The Court of Appeals noted our analysis in Hodge of the impact of Mullaney v. Wilbur, 421 U.S. 684, 95 S.Ct. 1881, 44 L.Ed.2d 508 (1975), upon the Virginia rule that every unlawful homicide is presumed to be murder in the second degree, and that *811 the defendant has the burden of showing circumstances of mitigation or excuse. It held that the instruction “passes constitutional muster under Hodge and Mullaney”, although resting its decision on Patterson v. New York, 432 U.S. 197, 97 S.Ct. 2319, 53 L.Ed.2d 281 (1977).

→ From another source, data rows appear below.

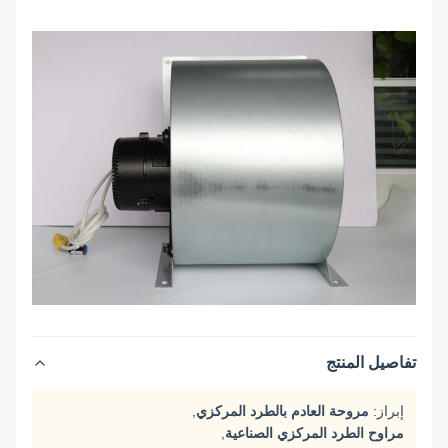
تفاصيل المنتج
إبراز:
مروحة العادم بالطرد المركزي
,
مراوح الطرد المركزي الصناعية
,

In Patterson the defendant killed his wife’s paramour and was convicted of second degree murder. In New York a person accused of murder is permitted to raise an affirmative defense that he “acted under the influence of extreme emotional disturbance for which there was a reasonable explanation or excuse”. N.Y. Penal Law § 125.25(1)(a) (McKinney). The Supreme Court, in a most comprehensive opinion in which the pertinent authorities were collected and reviewed, upheld the constitutionality of the New York statute which cast upon the defendant the burden of proving his affirmative defense of extreme emotional disturbance. In doing so the Court said:
“We thus decline to adopt as a constitutional imperative, operative country-wide, that a State must disprove beyond a reasonable doubt every fact constituting any and all affirmative defenses related to the culpability of an accused. Traditionally, due process has required that only the most basic procedural safeguards be observed; more subtle balancing of society’s interests against those of the accused have been left to the legislative branch. We therefore will not disturb the balance struck in previous cases holding that the Due Process Clause requires the prosecution to prove beyond a reasonable doubt all of the elements included in the definition of the offense of which the defendant is charged. Proof of the nonexistence of all affirmative defenses has never been constitutionally required; and we perceive no reason to fashion such a rule in this case and apply it to the statutory defense at issue here. [In re Winship, 397 U.S. 358, 90 S.Ct. 1068, 25 L.Ed.2d 368 (1970)].
* * * * * *
“Long before Winship, the universal rule in this country was that the prosecution must prove guilt beyond reasonable doubt. At the same time, the long-accepted rule was that it was constitutionally permissible to provide that various affirmative defenses were to be proved by the defendant. This did not lead to such abuses or to such widespread redefinition of crime and reduction of the prosecution’s burden that a new constitutional rule was required. This was not the problem to which Winship was addressed. Nor does the fact that a majority of the States have now assumed the burden of disproving affirmative defenses for whatever reasons mean that those States who strike a different balance are in violation of the Constitution. [Footnotes omitted.]” 432 U.S. at 210-11, 97 S.Ct. at 2327-28.
In summary, we would observe that Mullaney, Hodge and Martin, cited by McGhee, did not deal with affirmative defenses but with defenses which negated an element of the crime of murder. Mullaney and Hodge involved the defense of “heat of passion” which would negate the element of malice. Martin concerned the defense of accident which would negate the element of intent. Patterson alone involved an affirmative defense which might justify, excuse or reduce the offenses with which the accused was charged. While there the Supreme Court did not specifically deal with self-defense but with a statutory defense of “extreme emotional duress”, the reasoning of the Court is clearly apposite to any affirmative defense which does not negate an element of the crime.